Supplied passage -

========================================

Sudbury - The joy of getting to know EU

Sudbury's town twinners have been at it for nearly 30 years now.

Beavering away in the background, spreading goodwill and building links with Europe.

First Germany, then France, now Denmark. They quietly worked on at grassroots level, under the international crossfire as rows raged over the Euro and the EU constitution.

Never in a million years did they think they were controversial.

So when a councillor attacked plans for Sudbury Town Council to spend 2,000 on a dinner to celebrate twinning with a Danish town, it came as a bit of a shock.

But it made them realise a lot of people might have no idea what they were all about.

Now they are making a determined effort to let everyone know who they are, what they do ... and how they can help local groups from schools to choirs to football teams.

"The idea that it's just a lot of middle-aged, retired people, who go trotting off to various places to visit their friends, is not true," said Sudbury Town Twinning Association press officer Mary Dunk.

"The association exists to help everybody who is interested in forming links with our neighbours in Europe.

"We are very much a people organisation. Anyone is welcome to join. We are very keen to recruit new members. You just have to be willing to welcome European visitors and get to know them.

"We can help build lifetime friendships across international borders.

"It's a way to break down prejudices. Really we have far more in common than separates us, and far more that brings us together than keeps us apart.

"I suppose it won't appeal to everybody, but then, what organisation does?

"There must be lots of groups that get public funding that not everyone would want to join."

========================================

Provided material -
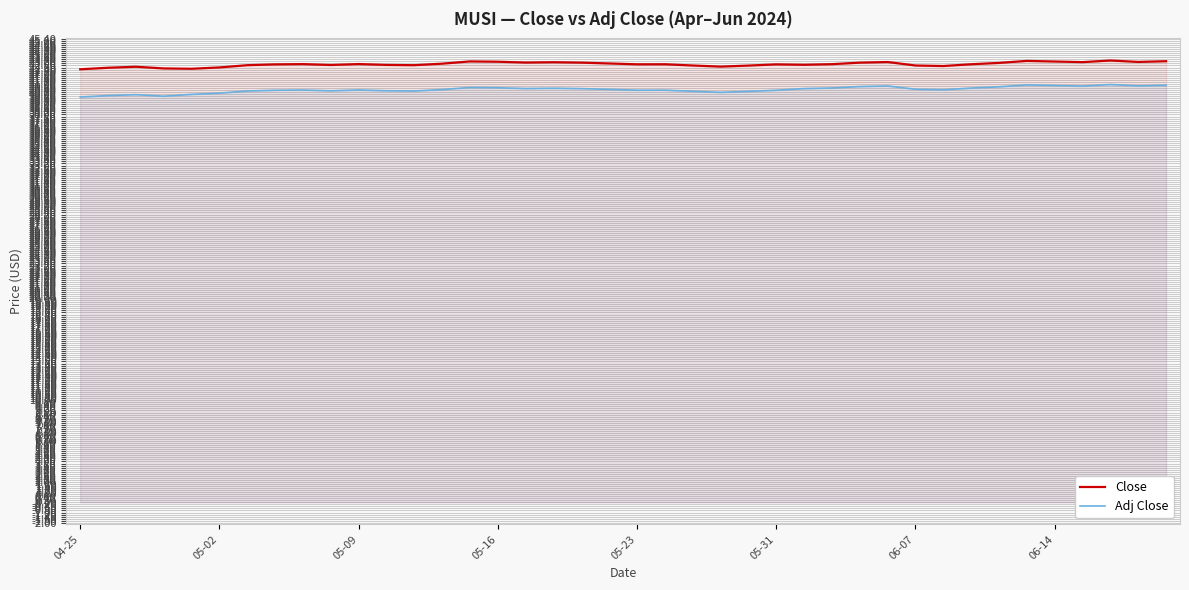

True or false: Close and Adj Close intersect in this chart.

False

========================================

Your task - Please name, in order, the three countries the Sudbury twinning article says the town twinners have linked with. The material has no connection to the Sudbury twinning article.

Output for this exercise - Germany, then France, and now Denmark.